> **REQUIREMENT**
Count the lines below that contain "font". Give only the number.

Stored records
*** Block opens ***

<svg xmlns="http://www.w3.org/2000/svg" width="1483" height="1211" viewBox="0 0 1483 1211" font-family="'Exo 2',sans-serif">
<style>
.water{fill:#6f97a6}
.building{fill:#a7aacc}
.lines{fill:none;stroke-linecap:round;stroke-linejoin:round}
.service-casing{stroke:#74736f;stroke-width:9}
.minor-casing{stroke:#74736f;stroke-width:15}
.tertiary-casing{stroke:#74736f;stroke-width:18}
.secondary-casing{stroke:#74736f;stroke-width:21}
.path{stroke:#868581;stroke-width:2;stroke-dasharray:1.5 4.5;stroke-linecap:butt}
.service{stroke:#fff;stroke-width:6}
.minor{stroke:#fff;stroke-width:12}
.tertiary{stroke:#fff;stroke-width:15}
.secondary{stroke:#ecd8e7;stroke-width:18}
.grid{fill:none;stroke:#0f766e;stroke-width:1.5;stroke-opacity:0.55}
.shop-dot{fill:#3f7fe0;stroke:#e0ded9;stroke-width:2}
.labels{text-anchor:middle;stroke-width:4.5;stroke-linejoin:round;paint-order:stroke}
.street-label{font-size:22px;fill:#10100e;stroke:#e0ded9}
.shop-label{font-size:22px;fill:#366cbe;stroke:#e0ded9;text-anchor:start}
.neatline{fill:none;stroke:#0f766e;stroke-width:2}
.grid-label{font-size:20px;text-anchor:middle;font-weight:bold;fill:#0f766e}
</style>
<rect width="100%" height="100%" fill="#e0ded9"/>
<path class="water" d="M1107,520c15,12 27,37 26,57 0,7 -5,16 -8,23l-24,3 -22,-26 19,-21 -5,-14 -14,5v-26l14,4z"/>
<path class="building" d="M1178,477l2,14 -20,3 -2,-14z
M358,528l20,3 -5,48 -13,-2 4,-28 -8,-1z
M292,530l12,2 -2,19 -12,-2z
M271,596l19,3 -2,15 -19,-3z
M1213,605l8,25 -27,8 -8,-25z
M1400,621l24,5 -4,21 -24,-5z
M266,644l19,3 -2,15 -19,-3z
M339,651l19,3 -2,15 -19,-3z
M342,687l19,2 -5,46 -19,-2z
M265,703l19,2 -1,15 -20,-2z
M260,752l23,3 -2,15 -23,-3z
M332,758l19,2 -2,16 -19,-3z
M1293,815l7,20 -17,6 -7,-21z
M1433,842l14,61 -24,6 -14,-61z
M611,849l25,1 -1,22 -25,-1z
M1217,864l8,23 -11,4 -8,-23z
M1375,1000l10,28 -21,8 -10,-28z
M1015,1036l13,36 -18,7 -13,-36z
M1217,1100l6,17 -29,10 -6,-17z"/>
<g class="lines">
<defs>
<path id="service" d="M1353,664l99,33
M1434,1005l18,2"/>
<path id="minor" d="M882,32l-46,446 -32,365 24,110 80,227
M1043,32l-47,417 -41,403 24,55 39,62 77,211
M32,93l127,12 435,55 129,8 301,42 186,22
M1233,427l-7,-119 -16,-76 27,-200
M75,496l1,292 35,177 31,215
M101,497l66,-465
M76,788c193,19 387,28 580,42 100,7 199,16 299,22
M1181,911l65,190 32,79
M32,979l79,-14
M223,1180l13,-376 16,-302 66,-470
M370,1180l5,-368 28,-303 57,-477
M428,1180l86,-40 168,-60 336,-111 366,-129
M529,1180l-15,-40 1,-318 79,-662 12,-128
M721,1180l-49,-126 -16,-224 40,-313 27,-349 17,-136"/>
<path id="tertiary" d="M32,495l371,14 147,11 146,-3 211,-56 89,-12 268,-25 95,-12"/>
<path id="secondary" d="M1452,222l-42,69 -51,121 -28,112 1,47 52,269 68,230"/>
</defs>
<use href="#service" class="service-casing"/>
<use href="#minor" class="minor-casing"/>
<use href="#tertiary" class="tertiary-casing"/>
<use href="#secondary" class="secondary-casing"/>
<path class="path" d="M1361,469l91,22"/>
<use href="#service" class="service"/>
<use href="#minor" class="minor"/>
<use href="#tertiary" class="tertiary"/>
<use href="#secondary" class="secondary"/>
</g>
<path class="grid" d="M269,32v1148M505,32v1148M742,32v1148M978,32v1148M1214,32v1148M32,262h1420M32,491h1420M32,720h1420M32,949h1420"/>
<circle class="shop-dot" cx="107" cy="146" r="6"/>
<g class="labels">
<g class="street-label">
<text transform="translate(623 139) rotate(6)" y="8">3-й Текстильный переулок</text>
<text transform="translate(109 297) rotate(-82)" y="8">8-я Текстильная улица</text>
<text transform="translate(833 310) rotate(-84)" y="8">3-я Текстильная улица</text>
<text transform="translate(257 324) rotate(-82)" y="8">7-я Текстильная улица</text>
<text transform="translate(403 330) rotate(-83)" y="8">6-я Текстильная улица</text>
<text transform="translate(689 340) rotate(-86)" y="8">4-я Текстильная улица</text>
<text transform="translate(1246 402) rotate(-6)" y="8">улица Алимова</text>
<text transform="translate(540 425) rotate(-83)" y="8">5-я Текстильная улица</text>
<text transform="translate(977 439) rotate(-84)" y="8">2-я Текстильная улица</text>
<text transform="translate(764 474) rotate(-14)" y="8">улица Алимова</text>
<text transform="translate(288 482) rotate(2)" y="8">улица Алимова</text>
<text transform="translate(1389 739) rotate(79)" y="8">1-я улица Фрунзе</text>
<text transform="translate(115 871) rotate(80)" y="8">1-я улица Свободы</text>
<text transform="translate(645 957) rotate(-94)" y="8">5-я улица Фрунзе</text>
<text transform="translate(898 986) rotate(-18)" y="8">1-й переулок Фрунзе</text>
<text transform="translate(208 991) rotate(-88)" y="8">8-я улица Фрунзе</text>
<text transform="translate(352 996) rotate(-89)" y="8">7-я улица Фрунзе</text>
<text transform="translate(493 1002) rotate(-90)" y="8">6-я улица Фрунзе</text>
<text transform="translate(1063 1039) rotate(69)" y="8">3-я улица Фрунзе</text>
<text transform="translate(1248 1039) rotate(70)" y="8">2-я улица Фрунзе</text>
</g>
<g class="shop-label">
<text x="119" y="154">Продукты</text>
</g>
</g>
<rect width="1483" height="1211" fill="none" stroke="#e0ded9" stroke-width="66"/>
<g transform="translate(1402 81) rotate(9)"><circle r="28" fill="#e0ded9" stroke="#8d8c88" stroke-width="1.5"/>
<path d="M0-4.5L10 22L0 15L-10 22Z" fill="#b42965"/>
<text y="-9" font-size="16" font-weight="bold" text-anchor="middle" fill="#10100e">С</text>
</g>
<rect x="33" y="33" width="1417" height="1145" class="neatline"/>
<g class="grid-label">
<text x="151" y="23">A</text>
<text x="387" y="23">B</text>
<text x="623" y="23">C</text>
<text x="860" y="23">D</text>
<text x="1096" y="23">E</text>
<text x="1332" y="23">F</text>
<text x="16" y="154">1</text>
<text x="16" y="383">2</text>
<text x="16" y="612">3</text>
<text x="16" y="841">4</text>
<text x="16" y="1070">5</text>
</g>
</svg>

*** Block closes ***

> **TASK RESPONSE**
5